The Mudcat Café TM
Thread #94092   Message #1818839
Posted By: Don Firth
25-Aug-06 - 02:25 PM
Thread Name: B.S.: Pluto goes down
Subject: RE: B.S.: Pluto goes down
Interesting article, Peter.

It strikes me that the members of the International Astronomical Union need something constructive to occupy their time with so they don't just bumble around bumping into things and clumsily knocking them over. As far as the possibility of trans-Neptunian planets is concerned, I tend to think that there may be bodies even further out than Pluto that could qualify as planets, but simply haven't been discovered yet. As the article points out, there are a lot of things wrong with their so-called "definition" of "planet."

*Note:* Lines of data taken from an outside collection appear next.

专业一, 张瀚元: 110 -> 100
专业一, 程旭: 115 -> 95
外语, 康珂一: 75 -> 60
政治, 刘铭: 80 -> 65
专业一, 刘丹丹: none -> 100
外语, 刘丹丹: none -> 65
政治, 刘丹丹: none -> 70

I had always thought that if a body was of sufficient size and mass that gravity shaped it into a globe, and if it followed its own orbit around the sun rather than orbiting another more massive body (such as the moon orbiting the earth), it's a planet.

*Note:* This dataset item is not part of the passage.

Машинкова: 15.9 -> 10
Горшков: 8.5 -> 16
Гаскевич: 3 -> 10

There are some astronomers that actually feel that the Earth-Moon system should be classified as a double planet. I would think that if the barycenter is beneath the surface of the more massive body, then it's a planet and satellite, but if it lies outside the surface, it would be a double planet. The barycenter of the the Earth-Moon system actually lies within the earth, but close to the surface, so the double planet idea might be questionable. But with the Pluto-Charon system, the barycenter lies between the two, above the surface of Pluto, so it would qualify as a double planet.

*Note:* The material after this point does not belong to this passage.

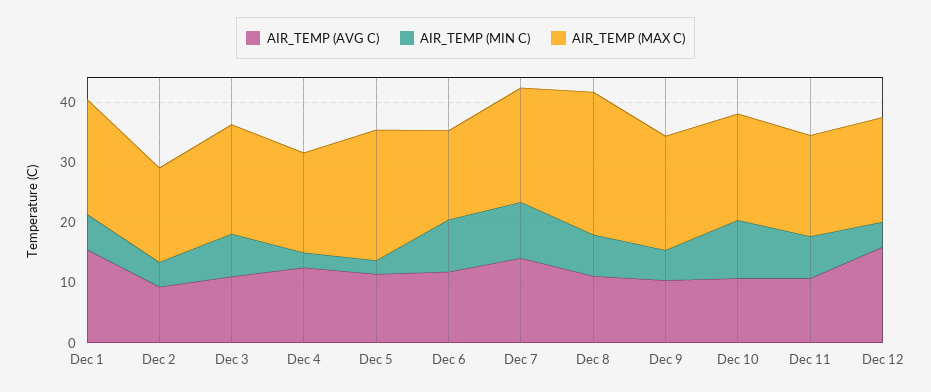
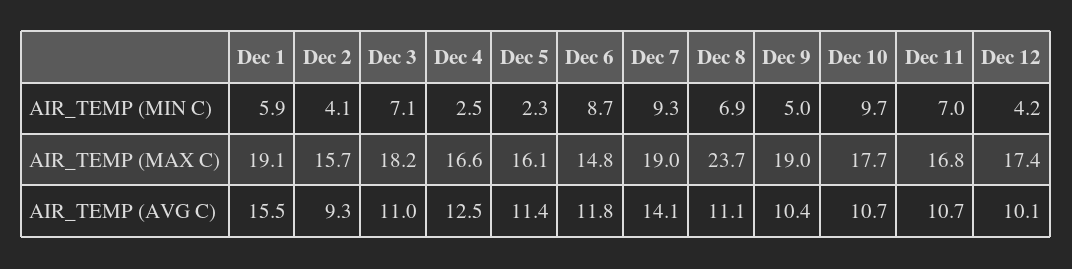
AIR_TEMP (MAX C), Dec 5: 22 -> 16.1
AIR_TEMP (AVG C), Dec 12: 16 -> 10.1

Maybe instead of losing a planet, we've gained one!

This Wikipedia article (Center of mass) contains animations (scroll down) of various systems showing barycenter relationships

Interestingly enough, the barycenter between the Sun and Jupiter is above the surface of the Sun. Jupiter actually emits more energy than it absorbs, and there is some speculation that had Jupiter been just a bit more massive, nuclear fires would have ignited in its core (there may actually be!) and we'd be in a binary star system.

Alpha Centauri is such a system, with Alpha Centauri A a main-sequence star like the sun but just a smidge larger, Alpha Centauri B about 30% the size of Alpha A and about as far out as Uranus is from our sun. According to some astronomers, there should be a "temperate zone" about 100,000 miles out from Alpha A where a very earth-like planet (inhabitable very comfortably by human beans) could exist. During the times when the planet is between Alpha A and Alpha B, it would be bright enough to read a newspaper at night. Seasons might be a bit interesting, but nothing humans would find particularly uncomfortable. Proxima Centauri is a red dwarf and far enough out from the barycenter that, other than seeing it as a bright red star, it wouldn't have much effect on the theoretical planet.